According to the CEO, Ripple’s expansion in Asia is unaffected by the SEC lawsuit


Despite being in the middle of a $ 1.3 billion legal battle with the U.S. Securities and Exchange Commission, it still seems like it’s normal for Ripple.

In a conversation with Reuters on Friday, Garlinghouse announced that the company has not suffered a negative setback as part of the current SEC lawsuit in the APAC business theater:

“It (the lawsuit) hindered activity in the United States, but it didn’t really affect what’s going on for us in the Asia-Pacific region.”

In December 2020, the SEC accused Ripple and its key executives of violating securities laws in the sale of XRP tokens since 2013.

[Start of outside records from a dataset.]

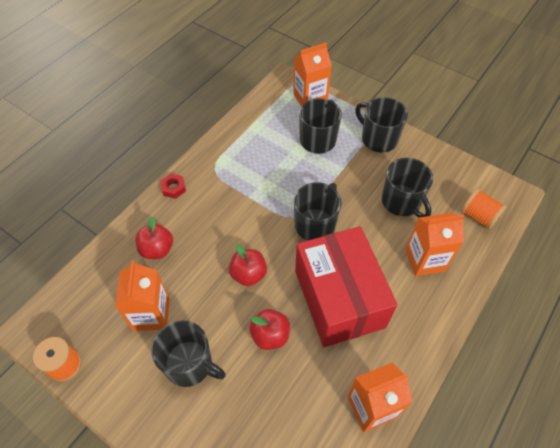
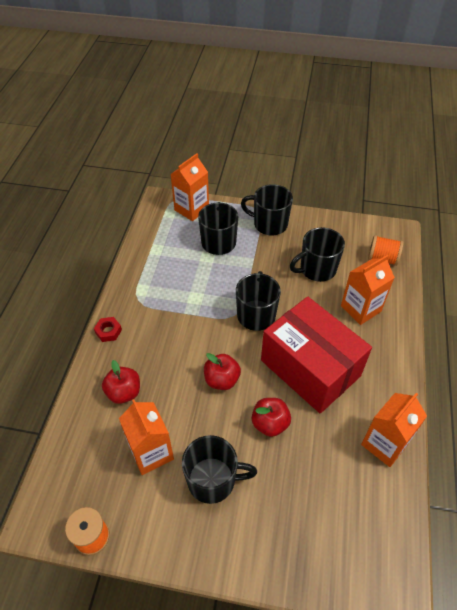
camera: 25 degrees left, 5 degrees down
black mug [381,158,433,218] -> black mug turned 120 degrees clockwise [290,227,345,282]

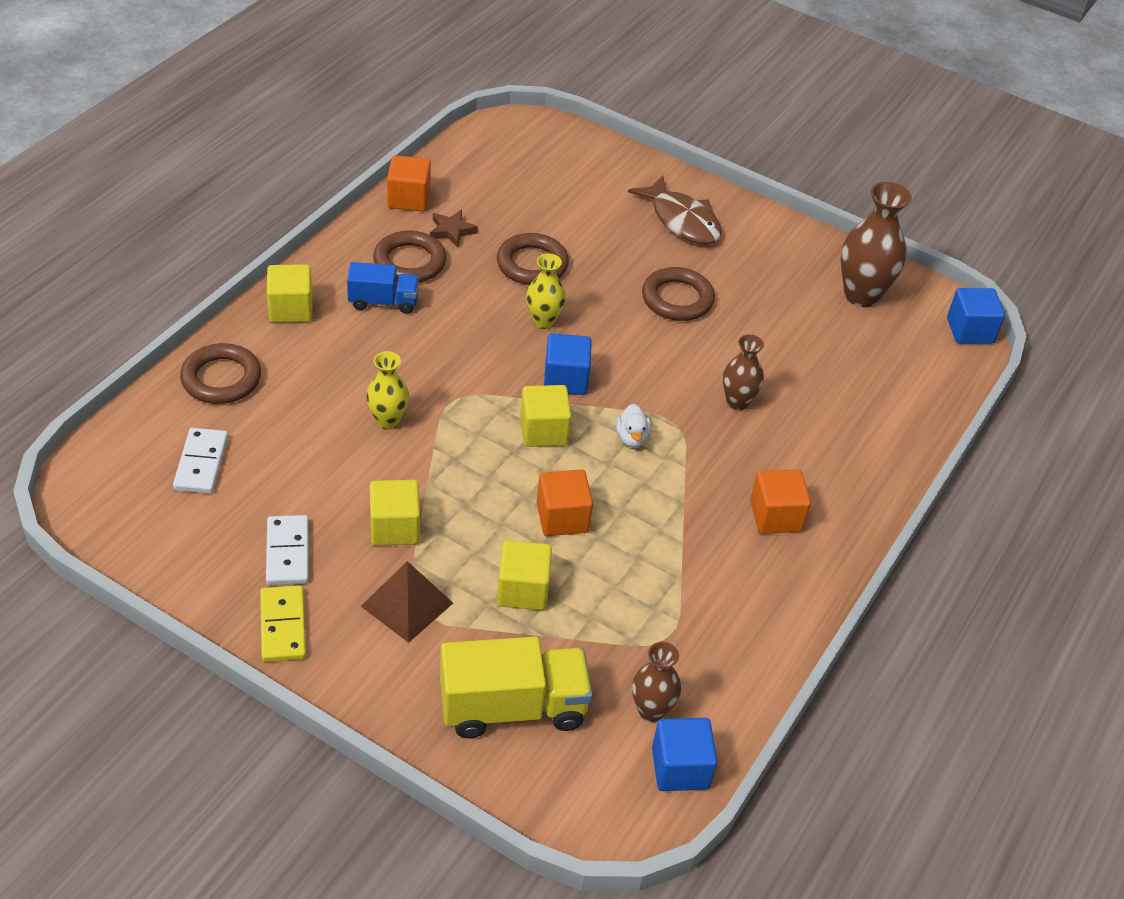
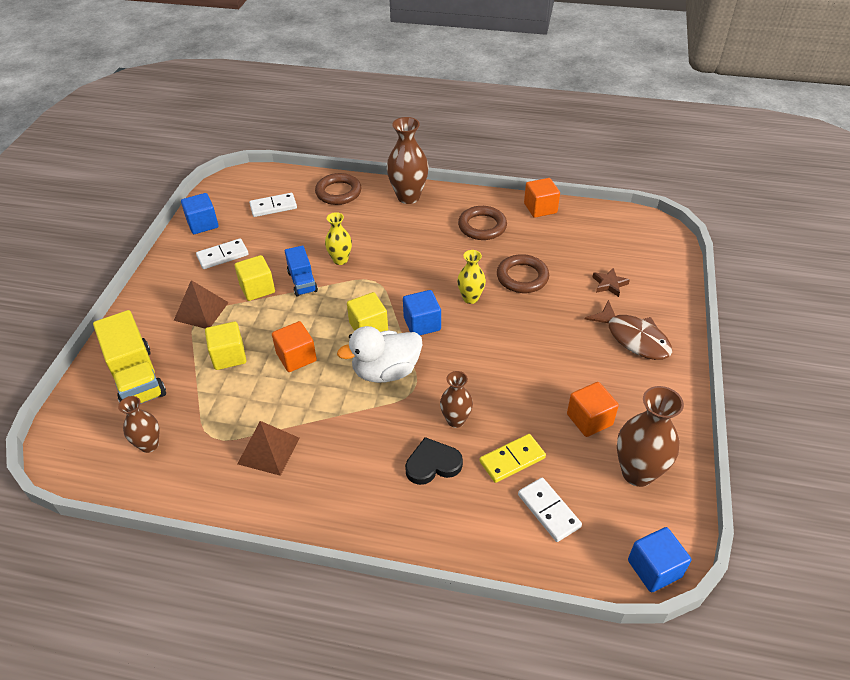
camera: 75 degrees right, 0 degrees up
yellow domino [260,585,306,662] -> yellow domino moved to [479,434,546,483]
yellow cube [267,264,312,323] -> brown vase [387,117,428,204]
blue truck [347,262,419,314] -> blue truck moved to [285,246,318,297]
brown star [430,210,478,247] -> brown star moved to [593,268,630,297]
white duck [616,404,651,447] -> white duck [337,326,423,383], size x2.11
brown fish [628,176,722,245] -> brown fish turned 75 degrees counterclockwise [585,300,672,360]
brown ring [642,267,715,321] -> none
blue cube [652,718,717,791] -> blue cube moved to [181,193,218,234]
orange cube [750,469,811,534] -> orange cube moved to [567,382,619,437]
none -> brown pyramid [237,421,299,476]
none -> black heart [405,437,463,485]
none -> white domino [518,478,582,542]

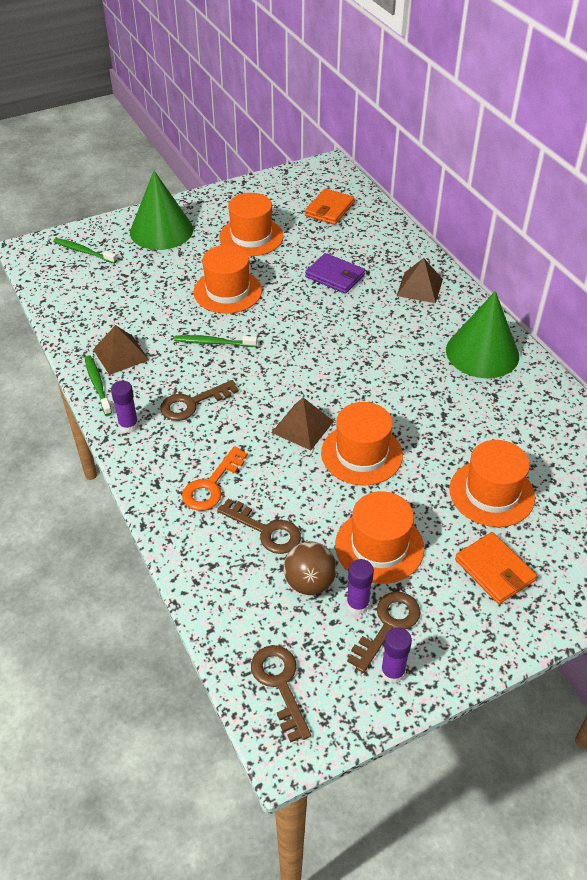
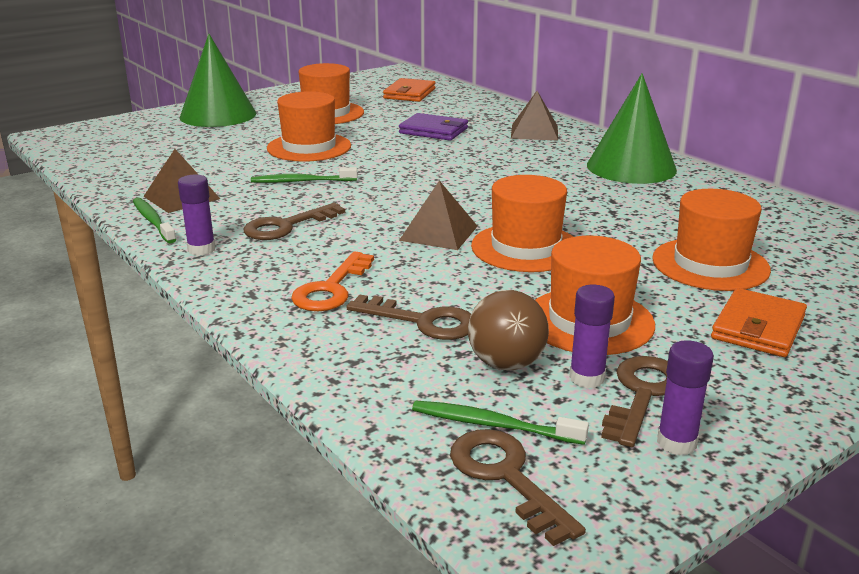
camera: 10 degrees left, 20 degrees down
green toothbrush [53,238,117,263] -> green toothbrush moved to [412,401,589,445]
orange wallet [455,532,537,604] -> orange wallet turned 75 degrees clockwise [711,288,807,357]

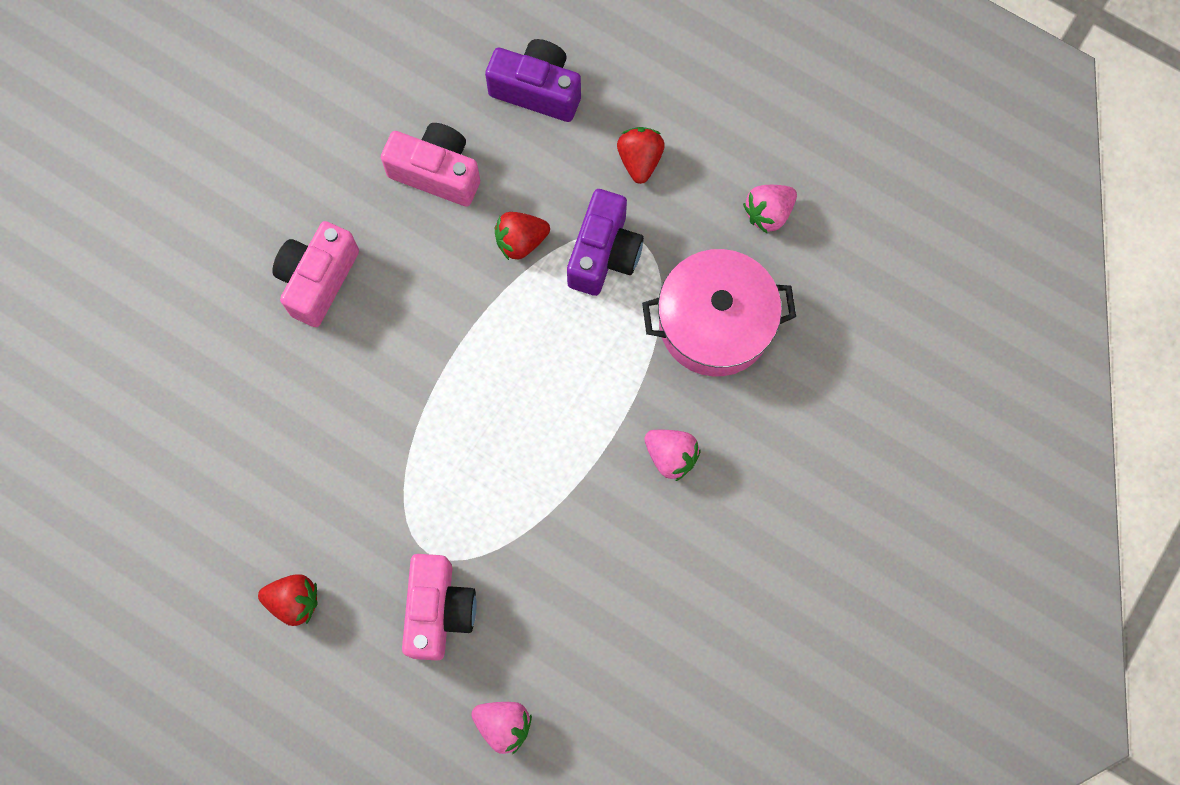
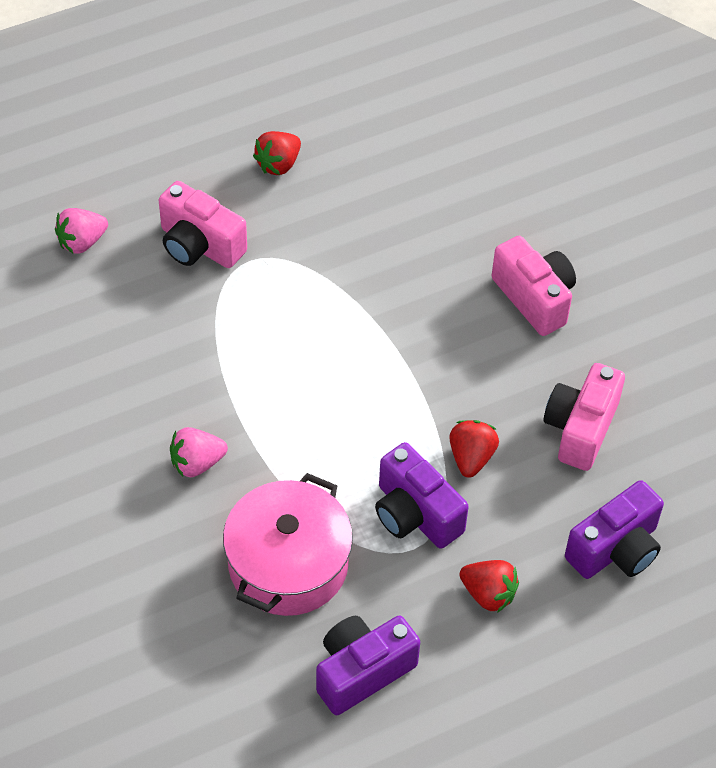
camera: 120 degrees right, 20 degrees down
pink camera [381,123,480,207] -> pink camera turned 150 degrees clockwise [544,363,625,471]
pink strawberry [743,185,797,234] -> purple camera [316,616,420,715]

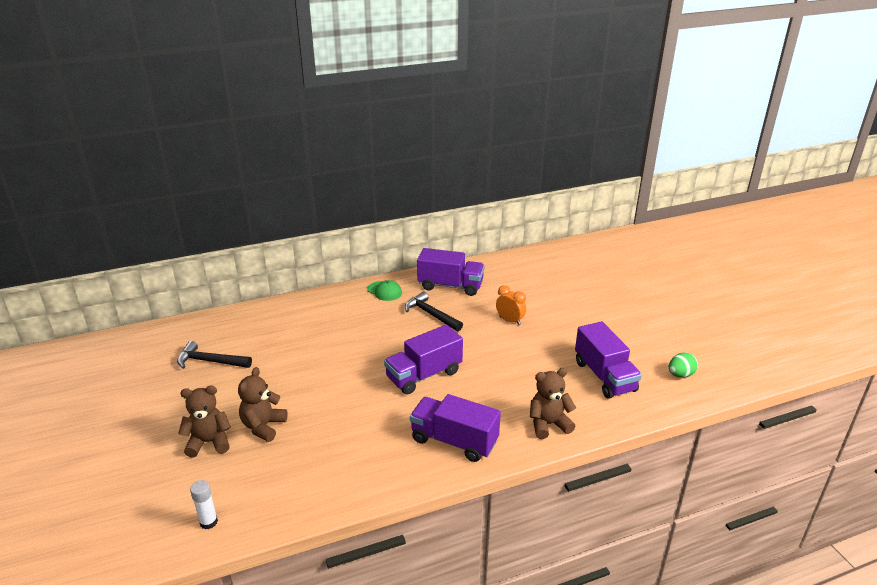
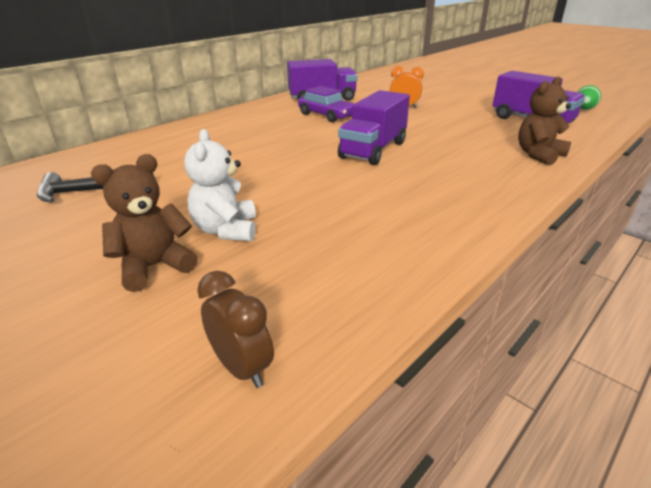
camera: 25 degrees left, 0 degrees up
white glue stick [190,480,218,529] -> brown clock [197,271,274,388]
brown teddy bear [238,367,288,442] -> white teddy bear [184,129,256,241]
green cap [367,280,402,301] -> none
black hammer [405,292,463,331] -> purple car [298,86,355,122]
purple truck [410,394,501,462] -> none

Attributing the lack of any impact to the company’s good reputation with regulators in the region, Garlinghouse said, “We were able to expand business in Asia and Japan as we had regulatory clarity in these markets.”

In fact, Japan and other APAC countries have historically been cheap to Ripple and XRP. Ripple is even part of a joint venture with the Japanese conglomerate SBI Holdings to form SBI Ripple. The JV company is at the heart of numerous projects to create a Ripple-based payment corridor in Asia.

In March 2020, the blockchain payments company expanded further into Southeast Asia and partnered with DeeMoney, a Thai fintech company.

Garlinghouse also downplayed the impact of U.S. exchanges delisting or stopping trading in XRP tokens. According to Ripple’s CEO, over 200 platforms around the world list XRP trading pairs.

In addition to US crypto exchanges, asset managers and cryptocurrency funds like Bitwise and Grayscale have also liquidated their XRP holdings.

As early as December, the Ripple boss announced that only 5% of the company’s customers were based in the United States. Garlinghouse has even previously stated that the company is considering moving outside of the U.S. if the regulatory environment doesn’t improve.

Meanwhile, both Garlinghouse and Ripple’s CEO Chris Larsen have filed separate motions to dismiss the case. Attorneys for both company executives say the Treasury Department’s Financial Crimes Enforcement Network previously classified XRP as a virtual currency.